Information in journals that exist at the fringes or even outside the corpus of scientific literature can be quite valuable. But there is no excuse for courts to continue to rely on the existence such publications as proof of scientific validity. After all, the nature of the AFTE Journal is no secret to the legal profession. One prominent law review article explained that:
Another major limitation of the current forensic science culture relates to several of the publication venues for the pattern identification field. Several of the most significant journals focused on publishing pattern identification research simply do not comport with broader norms of access, dissemination, or peer review typically associated with scientific publishing. For example, the AFTE Journal, a quarterly publication of the Association of Firearm and Toolmark Examiners, has published numerous articles on firearms identification. WorldCat—the largest online catalog of library materials, which includes the holdings of 72,000 libraries worldwide, including virtually every university-based library in the United States—lists only eighteen libraries with a copy of this journal in their holdings. Furthermore, the AFTE Journal does not appear to be indexed or included in any major indexing service anywhere. The only available index to AFTE was created by an individual firearms examiner on his own initiative and was not continued past 2005. Moreover, peer review of submissions to AFTE is not blind; the author and the reviewer are both aware of each other’s identity. In addition, the peer reviewers appear to come entirely from the editorial board, which consists entirely of AFTE members, and therefore includes no members from outside the toolmark and firearms practitioner community. This journal therefore appears to have extremely limited dissemination beyond the members of AFTE itself; completely lacks integration with any of the voluminous networks for the production and exchange of scientific research information; and engages in peer review that is neither blind nor draws upon an extensive network of researchers. None of this is compatible with an accessible, rigorous, transparent culture of research. 5/
This does not mean that no scientific literature on "the AFTE method" in which Detective LaCova was trained exists. Journals that meet the criteria listed by the National Commission have published articles on various aspects of the process for matching striations and the inferences that can be drawn from them. It is this literature that courts interested in "publications and peer review" should consult before they make up their minds.

Notes
  1. Gabbard v. Linn-Benton Housing Authority, 219 F.Supp.2d 1130, 1137 (D. Or. 2002).

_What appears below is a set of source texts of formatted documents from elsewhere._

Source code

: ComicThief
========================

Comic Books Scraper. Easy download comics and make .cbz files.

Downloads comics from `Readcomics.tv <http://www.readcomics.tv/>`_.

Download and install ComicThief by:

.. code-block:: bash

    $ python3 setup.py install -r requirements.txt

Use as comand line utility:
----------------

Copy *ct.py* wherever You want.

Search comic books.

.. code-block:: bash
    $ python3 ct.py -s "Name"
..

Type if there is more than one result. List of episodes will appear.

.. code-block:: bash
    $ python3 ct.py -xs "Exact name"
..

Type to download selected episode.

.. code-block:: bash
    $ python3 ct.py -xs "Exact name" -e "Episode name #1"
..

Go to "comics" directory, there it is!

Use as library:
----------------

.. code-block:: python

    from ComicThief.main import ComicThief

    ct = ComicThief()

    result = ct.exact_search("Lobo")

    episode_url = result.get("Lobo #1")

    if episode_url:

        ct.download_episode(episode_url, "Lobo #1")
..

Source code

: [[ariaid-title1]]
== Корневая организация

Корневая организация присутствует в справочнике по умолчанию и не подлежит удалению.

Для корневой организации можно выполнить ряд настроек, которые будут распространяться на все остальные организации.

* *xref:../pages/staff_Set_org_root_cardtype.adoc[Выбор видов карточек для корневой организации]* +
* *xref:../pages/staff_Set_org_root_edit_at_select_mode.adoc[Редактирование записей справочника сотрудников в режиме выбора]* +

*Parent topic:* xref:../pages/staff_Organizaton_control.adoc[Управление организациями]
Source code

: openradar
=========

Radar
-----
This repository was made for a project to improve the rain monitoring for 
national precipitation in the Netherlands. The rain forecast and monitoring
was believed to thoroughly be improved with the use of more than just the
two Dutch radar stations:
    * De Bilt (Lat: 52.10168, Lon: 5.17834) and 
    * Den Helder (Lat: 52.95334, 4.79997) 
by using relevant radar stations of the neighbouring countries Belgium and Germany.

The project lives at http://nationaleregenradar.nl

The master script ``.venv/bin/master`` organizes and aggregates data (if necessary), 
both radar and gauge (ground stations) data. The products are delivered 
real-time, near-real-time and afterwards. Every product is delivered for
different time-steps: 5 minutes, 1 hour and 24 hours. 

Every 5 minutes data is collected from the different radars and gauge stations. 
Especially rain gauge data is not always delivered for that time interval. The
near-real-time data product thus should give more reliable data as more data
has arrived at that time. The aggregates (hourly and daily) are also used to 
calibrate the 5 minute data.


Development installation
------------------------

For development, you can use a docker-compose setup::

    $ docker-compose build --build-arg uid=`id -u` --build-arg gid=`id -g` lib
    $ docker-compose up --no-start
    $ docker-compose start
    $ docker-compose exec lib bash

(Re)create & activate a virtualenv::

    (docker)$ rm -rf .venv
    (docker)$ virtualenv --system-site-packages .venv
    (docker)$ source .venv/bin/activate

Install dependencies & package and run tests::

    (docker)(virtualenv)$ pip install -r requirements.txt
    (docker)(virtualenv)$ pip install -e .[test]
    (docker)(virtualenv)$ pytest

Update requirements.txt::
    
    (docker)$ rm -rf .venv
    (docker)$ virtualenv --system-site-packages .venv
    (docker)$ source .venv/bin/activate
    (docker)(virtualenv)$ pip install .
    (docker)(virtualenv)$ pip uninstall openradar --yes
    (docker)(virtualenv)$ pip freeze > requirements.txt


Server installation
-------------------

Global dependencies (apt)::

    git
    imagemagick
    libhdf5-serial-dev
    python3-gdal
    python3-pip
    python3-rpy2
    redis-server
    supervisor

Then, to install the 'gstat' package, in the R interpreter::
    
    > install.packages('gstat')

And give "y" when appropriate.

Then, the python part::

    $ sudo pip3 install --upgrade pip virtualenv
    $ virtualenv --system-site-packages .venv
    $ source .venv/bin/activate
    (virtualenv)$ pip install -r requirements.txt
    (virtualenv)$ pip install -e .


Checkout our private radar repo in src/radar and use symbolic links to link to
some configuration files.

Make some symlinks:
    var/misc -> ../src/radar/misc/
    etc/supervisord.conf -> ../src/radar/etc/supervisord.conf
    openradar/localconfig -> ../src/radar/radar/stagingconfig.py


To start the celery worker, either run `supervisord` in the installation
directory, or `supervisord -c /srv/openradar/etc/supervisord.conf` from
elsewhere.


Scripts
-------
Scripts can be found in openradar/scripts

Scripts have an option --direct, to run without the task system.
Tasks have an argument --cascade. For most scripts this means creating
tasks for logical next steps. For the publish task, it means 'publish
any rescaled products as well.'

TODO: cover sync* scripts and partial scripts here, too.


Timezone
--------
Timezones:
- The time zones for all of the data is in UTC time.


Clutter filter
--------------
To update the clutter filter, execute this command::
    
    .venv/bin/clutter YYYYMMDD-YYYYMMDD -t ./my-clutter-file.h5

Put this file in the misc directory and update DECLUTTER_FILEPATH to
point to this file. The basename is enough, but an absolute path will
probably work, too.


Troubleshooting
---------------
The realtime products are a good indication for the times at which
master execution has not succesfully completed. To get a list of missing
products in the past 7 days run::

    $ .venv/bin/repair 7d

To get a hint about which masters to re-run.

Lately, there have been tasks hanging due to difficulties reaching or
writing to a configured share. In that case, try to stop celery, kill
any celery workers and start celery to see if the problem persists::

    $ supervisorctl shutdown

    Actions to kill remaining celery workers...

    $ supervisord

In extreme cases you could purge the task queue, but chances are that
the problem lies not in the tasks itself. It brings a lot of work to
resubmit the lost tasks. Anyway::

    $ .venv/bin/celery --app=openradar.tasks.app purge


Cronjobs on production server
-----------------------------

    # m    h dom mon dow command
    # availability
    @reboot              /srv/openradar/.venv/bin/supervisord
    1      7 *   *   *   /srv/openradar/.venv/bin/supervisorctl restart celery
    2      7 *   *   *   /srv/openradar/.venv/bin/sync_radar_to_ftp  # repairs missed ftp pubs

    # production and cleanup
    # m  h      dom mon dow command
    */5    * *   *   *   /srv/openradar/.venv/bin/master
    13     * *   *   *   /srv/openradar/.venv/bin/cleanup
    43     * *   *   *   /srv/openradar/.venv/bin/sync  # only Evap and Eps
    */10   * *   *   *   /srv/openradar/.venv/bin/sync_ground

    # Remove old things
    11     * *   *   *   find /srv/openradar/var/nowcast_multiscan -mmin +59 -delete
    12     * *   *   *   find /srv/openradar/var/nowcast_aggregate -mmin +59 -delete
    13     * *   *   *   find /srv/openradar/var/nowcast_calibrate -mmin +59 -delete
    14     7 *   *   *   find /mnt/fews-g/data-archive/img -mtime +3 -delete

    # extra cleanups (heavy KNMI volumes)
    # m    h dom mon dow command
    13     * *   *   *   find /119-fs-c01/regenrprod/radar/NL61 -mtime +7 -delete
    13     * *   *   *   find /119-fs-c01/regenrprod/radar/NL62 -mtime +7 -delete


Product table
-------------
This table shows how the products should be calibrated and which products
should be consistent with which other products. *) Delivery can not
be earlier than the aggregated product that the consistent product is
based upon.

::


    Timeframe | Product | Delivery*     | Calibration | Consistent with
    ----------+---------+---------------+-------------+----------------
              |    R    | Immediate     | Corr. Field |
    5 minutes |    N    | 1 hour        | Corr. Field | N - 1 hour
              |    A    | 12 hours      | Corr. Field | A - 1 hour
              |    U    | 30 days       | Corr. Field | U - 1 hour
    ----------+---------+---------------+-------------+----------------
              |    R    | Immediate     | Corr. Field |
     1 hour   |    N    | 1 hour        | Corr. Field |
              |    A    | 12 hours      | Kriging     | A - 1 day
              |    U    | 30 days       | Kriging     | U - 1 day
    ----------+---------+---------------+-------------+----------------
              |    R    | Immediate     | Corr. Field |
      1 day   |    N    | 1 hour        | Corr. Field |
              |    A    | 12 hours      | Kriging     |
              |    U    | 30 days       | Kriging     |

  2. No. 11–CR–0303 (NGG), 2015 WL 739928 (E.D.N.Y. Feb. 20, 2015).
  3. See also, e.g., United States v. Otero, 849 F.Supp.2d 425, 433 (D.N.J. 2012) (“AFTE theory is subject to peer review through submission to and publication by the AFTE Journal of validation studies which test the theory.”); Commonwealth v. Pytou Heang, 942 N.E.2d 927, 939 n.20 (Mass. 2011) (“The Association of Firearm and Toolmark Examiners (AFTE) is an organization of firearm and toolmark examiners that publishes the peer-reviewed AFTE Journal.”).
  4. The journal's webpage, from which these quotations are taken, does not list the institutional affiliations of its editorial board members.
  5. Jennifer L. Mnookin et al., The Need for a Research Culture in the Forensic Sciences, 58 UCLA L. Rev. 725, 754-56 (2011) (notes omitted).